→ 提示文
マニ教は、3世紀頃、ササン朝ペルシアの時代、イラン人の預言者マニ(マーニー)を開祖とする宗教です。

 

現在のイランを中心に、西はヨーロッパやアフリカ北部、東はインド・西域を越えて中国にまで布教され、地域や民族を超えた世界的な宗教の一つに数えられるほど発展しました。さらに、その後のキリスト教・仏教の各派や、イスラム教にも影響を与えたとされています。しかし、11世紀ごろから衰退し、現在は、中国にマニ教の寺院がわずかに残っているほかは、ほぼ消滅したと考えられています。

 

マニ教は、ペルシア固有のゾロアスター教や、キリスト教のグノーシス派をもとに、ユダヤ教、ミトラ教から、仏教、道教、さらには、種々の神話や伝統的土着信仰を取り入れた折衷宗教(混淆宗教)(シュンクレティズム)です。

 

マニ教の神話や教義には、ゾロアスター教の神々の名も出てくれば、ユダヤ教の神や神話的人物、キリスト教の天使・使徒なども登場します。更にギリシア神話の神々や英雄、ペルシア神話、インド神話の神々、中国に入って後は、道教の神々やその宗教用語等、さまざまな宗教や神話、文化の価値観が取り入れられています。

 

もちろん、折衷宗教ですから、マニ教は単に、ゾロアスター教、ユダヤ教、キリスト教、仏教などの教義や神話などを接ぎ木して混成されたという印象を与えてしまいますが、それらは見事に融合・統合されて体系化されています。

 

では、様々な神話や宗教、伝統的信仰を取り入れた結果、マニ教は何を教えているのでしょうか?その教義をみてみましょう。

 

 

<マニ教の創世神話>

マニ教の神話には、とりわけキリスト教原罪思想やグノーシス主義の影響が見られます。

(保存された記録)
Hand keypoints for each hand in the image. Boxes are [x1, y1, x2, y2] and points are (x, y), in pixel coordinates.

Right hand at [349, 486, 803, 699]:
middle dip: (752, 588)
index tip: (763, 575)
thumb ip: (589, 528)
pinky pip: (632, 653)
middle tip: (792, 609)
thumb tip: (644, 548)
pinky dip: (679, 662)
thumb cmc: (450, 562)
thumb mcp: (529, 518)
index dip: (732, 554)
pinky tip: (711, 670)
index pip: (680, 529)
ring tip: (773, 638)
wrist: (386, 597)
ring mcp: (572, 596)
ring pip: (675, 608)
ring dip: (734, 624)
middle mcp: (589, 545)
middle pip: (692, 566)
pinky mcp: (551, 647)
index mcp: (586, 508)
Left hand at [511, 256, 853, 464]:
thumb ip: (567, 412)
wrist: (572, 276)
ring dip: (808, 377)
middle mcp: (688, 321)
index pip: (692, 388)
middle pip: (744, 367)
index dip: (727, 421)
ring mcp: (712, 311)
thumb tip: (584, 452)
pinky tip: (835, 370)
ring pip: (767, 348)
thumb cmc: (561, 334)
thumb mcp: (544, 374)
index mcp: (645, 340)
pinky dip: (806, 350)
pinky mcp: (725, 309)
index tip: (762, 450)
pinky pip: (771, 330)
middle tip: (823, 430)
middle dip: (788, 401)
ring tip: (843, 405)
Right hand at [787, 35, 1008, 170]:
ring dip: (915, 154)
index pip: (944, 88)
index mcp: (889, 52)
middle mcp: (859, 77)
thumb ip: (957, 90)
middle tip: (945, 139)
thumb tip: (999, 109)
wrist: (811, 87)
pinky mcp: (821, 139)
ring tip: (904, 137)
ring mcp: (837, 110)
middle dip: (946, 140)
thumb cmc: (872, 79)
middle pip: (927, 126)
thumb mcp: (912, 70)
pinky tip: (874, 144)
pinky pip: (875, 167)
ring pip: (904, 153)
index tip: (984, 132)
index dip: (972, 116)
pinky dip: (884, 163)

→ 作業内容
マニ教についての文章を、最後の文に続けて書き進めてください。 上の行はこの作業には関係しません。

→ 回答欄
1)原初の対立

 

マニ教の世界創世の神話は、光と闇の戦いによって始まります。原初、「光の王国」と「闇の王国」がありました。「光の王国」には「光明の父」、「偉大な父(ズルワーン=時)」が存在した一方、「闇の王国」には、「闇の王子=アフリマン(アングラ・マインユ、アーリマン)」がいて、共存していました。

 

「光の王国」は光・風・火・水・エーテルからなり、「光明の父」は理性・心・知識・思考・理解の5つの精神作用を持っていました。闇の王子アフリマンは、光の王国を垣間見て、光を自分のものにしたいという欲望を抱き、光を手に入れるための戦いを開始しました。

 

しかし、「光明の父」はかねてこのことを予見しており、予め「生命の母」を生み出し(流出させ)、生命の母から、最初の人、「原人オフルミズド(アフラ・マズダー)」を誕生させました。しかし、原人オフルミズド(アフラ・マズダー)は、五つの「光の元素」を武器に、闇の王国にくだり、戦いを挑みましたが敗れ、光の元素ともども闇に飲み込まれてしまいました。

 

オフルミズドは「光明の父」に救いを求めると、「光明の父」は、「光の友」と「偉大な建設者(バームヤズド)」、さらに「生ける霊(ミフルヤズド)(太陽神・ミスラ)」を誕生させました。すると、「偉大な建設者(バームヤズド)」は「新しい天国」を作り、「生ける霊(ミフルヤズド)」は、闇に囚われていた原人オフルミズドを闇から救い出し、「新しい天国」へ連れて行きました。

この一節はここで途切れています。